CIS 192 S18 Final Project, by Valencia and Arun
Calculates and visualizes various similarity metrics between two pieces of text: Hamming distance, Euclidian distance, Manhattan distance, and "meaning" distance (calculated using non-stopword vector embeddings).
The custom class, SenLen
, is found in distances.py
and handles string manipulation logic. Magic methods for operators are used to perform computations. There is also a method that returns the maximum sentence length from two sentences given as arguments.
We use the modules math
, flask
, numpy
, nltk
, and gensim
(Python implementation of Word2Vec model).

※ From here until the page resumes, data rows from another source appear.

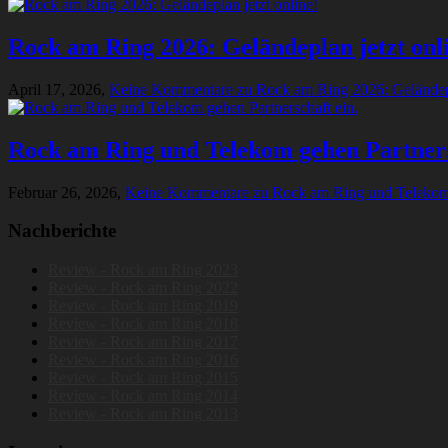
Rock am Ring 2026: Geländeplan jetzt onl
April 17, 2026,
Keine Kommentare
zu Rock am Ring 2026: Geländepl
Rock am Ring und Telekom gehen Partners
Februar 26, 2026,
Keine Kommentare
zu Rock am Ring und Telekom 
Nachberichte
Review - Rock am Ring 2023
Review - Rock am Ring 2022
Review - Rock am Ring 2019
Review - Rock am Ring 2018
Review - Rock am Ring 2017
Review - Rock am Ring 2016
Review - Rock am Ring 2015
Review - Rock am Ring 2014
Review - Rock am Ring 2013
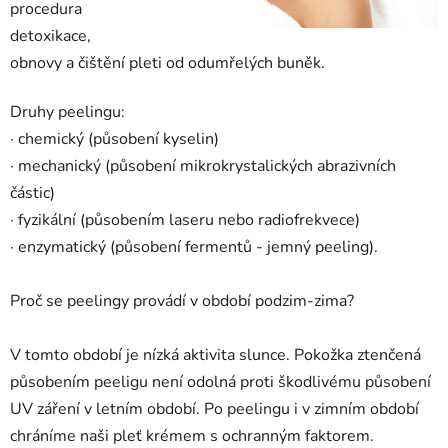
procedura
detoxikace,
obnovy a čištění pleti od odumřelých buněk.
Druhy peelingu:
· chemický (působení kyselin)
· mechanický (působení mikrokrystalických abrazivních
částic)
· fyzikální (působením laseru nebo radiofrekvece)
· enzymatický (působení fermentů - jemný peeling).
Proč se peelingy provádí v období podzim-zima?
V tomto období je nízká aktivita slunce. Pokožka ztenčená
působením peeligu není odolná proti škodlivému působení
UV záření v letním období. Po peelingu i v zimním období
chráníme naši pleť krémem s ochranným faktorem.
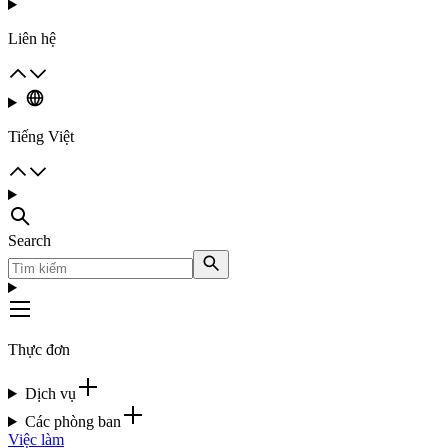
Liên hệ
Tiếng Việt
Search
Thực đơn
Dịch vụ
Các phòng ban
Việc làm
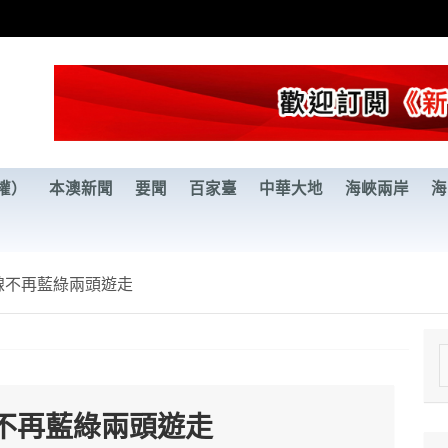
權）
本澳新聞
要聞
百家臺
中華大地
海峽兩岸
海
線不再藍綠兩頭遊走
e
a
不再藍綠兩頭遊走
r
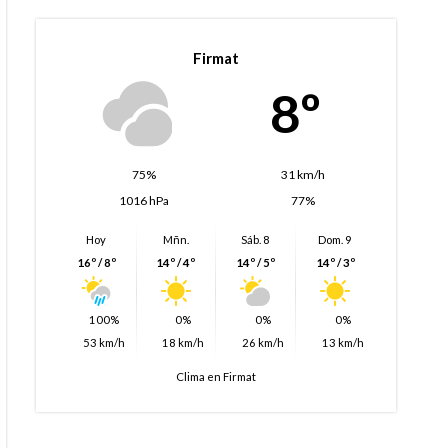
Firmat
8º
75%
31 km/h
1016 hPa
77%
Hoy
Mñn.
Sáb. 8
Dom. 9
16º / 8º
14º / 4º
14º / 5º
14º / 3º
100%
0%
0%
0%
53 km/h
18 km/h
26 km/h
13 km/h
Clima en Firmat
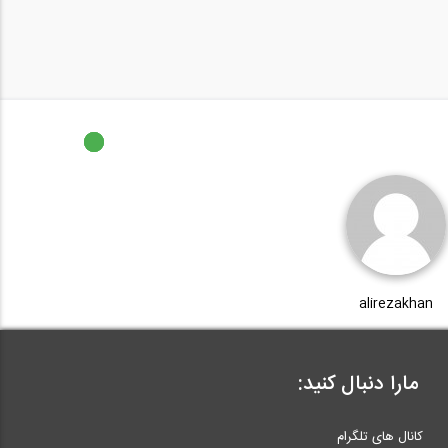
alirezakhan
مارا دنبال کنید:
کانال های تلگرام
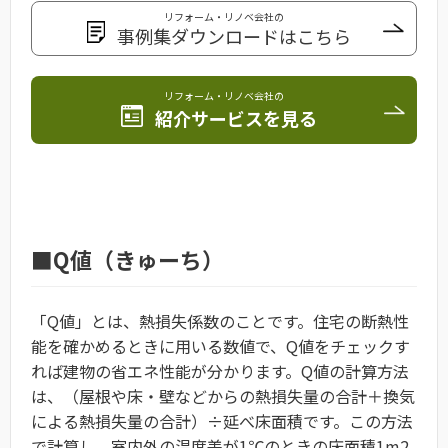
リフォーム・リノベ会社の
事例集ダウンロードはこちら
リフォーム・リノベ会社の
紹介サービスを見る
■Q値（きゅーち）
「Q値」とは、熱損失係数のことです。住宅の断熱性
能を確かめるときに用いる数値で、Q値をチェックす
れば建物の省エネ性能が分かります。Q値の計算方法
は、（屋根や床・壁などからの熱損失量の合計＋換気
による熱損失量の合計）÷延べ床面積です。この方法
で計算し、室内外の温度差が1℃のときの床面積1m2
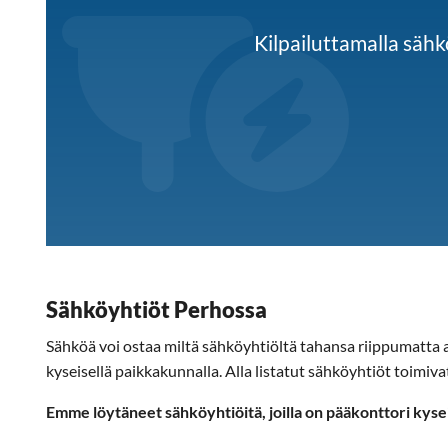
Kilpailuttamalla sä
Sähköyhtiöt Perhossa
Sähköä voi ostaa miltä sähköyhtiöltä tahansa riippumatta as
kyseisellä paikkakunnalla. Alla listatut sähköyhtiöt toimiv
Emme löytäneet sähköyhtiöitä, joilla on pääkonttori kyse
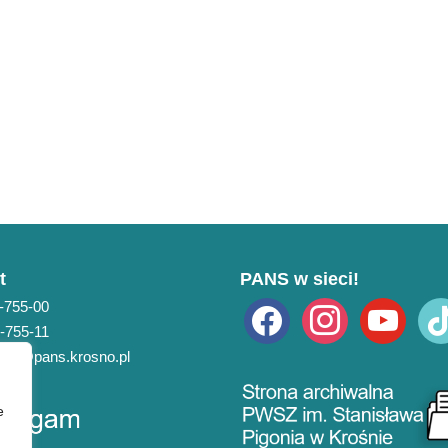
t
PANS w sieci!
3-755-00
facebook
instagram
youtube
tikto
3-755-11
pans@pans.krosno.pl
e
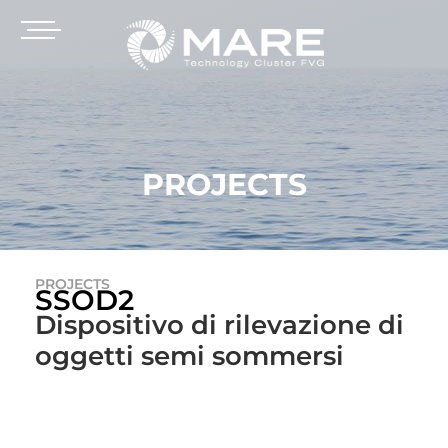
PROJECTS
PROJECTS
SSOD2
Dispositivo di rilevazione di
oggetti semi sommersi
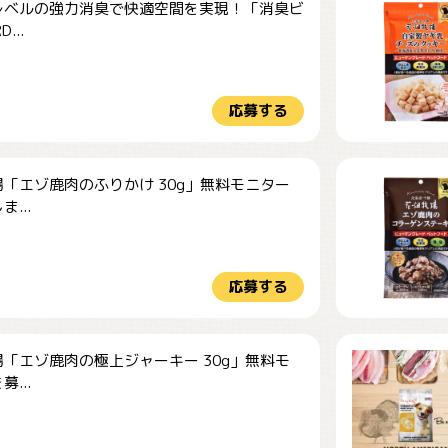
レベルの強力消臭で快適空間を実現！「消臭ビ
...
応募する
「エゾ鹿肉のふりかけ 30g」無料モニター
...
応募する
「エゾ鹿肉の極上ジャーキー 30g」無料モ
...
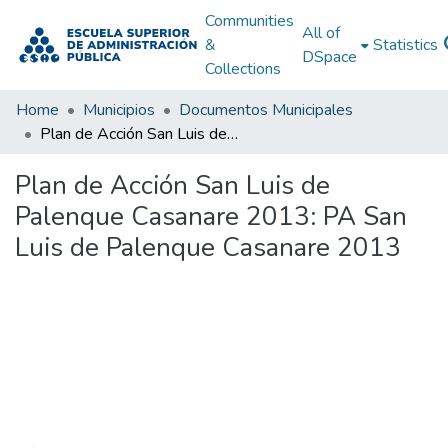
Communities
All of
&
Statistics
DSpace
Collections
Home
Municipios
Documentos Municipales
Plan de Acción San Luis de Palenque Casanare 2013: PA San Luis de Palenque Casanare 2013
Plan de Acción San Luis de
Palenque Casanare 2013: PA San
Luis de Palenque Casanare 2013
Loading...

We use a decorator for the /
route and its methods GET and POST.
To run the server, install the packages listed above and run main.py
.
Type two sentences into in input areas and click 'Go!' to visualize the similarity between them. You can hover over the bar graph visualization to view exact percentages for similarity.
The Flask server is instantiated and served in main.py
. In addition, we developed a DistanceCalculator
class that
computes distance calculations and sends the similarities to the Flask template rendering.
Traditional string manipulation technique implementations are in distances.py
which we import
into main.py
. These include
Hamming distance, Euclidian distance, and Manhattan distance. To determine similarity, these distances are computed and then
divided by the length of the larger string in order to yield a value between 0 and 1. Finally, we take the compliment of this value to
represent the similarity. In distances.py
, we also implemented a class named SenLen
to handle certain string manipulation logic—namely padding strings in case of differing lengths. We use magic methods to handle comparisons.
The "meaning" distance heuristic is implemented in nlp.py
and is imported into main.py
. First, we remove all stopwords from
the input (e.g. words like "the" and "for" that yield no meaning) using the nltk
package (English).
We use the word2vec model implemented in the gensim
package to generate word embeddings (numpy vectors). The model is currently
trained on a corpus of Barack Obama's speeches (Donald Trump's speeches were getting a bit out of hand). Then, we
average the vectors to determine a centralized meaning for the phrase. Finally, we calculate the distance between the two vectors
by normalizing each vector and computing the cosine distance.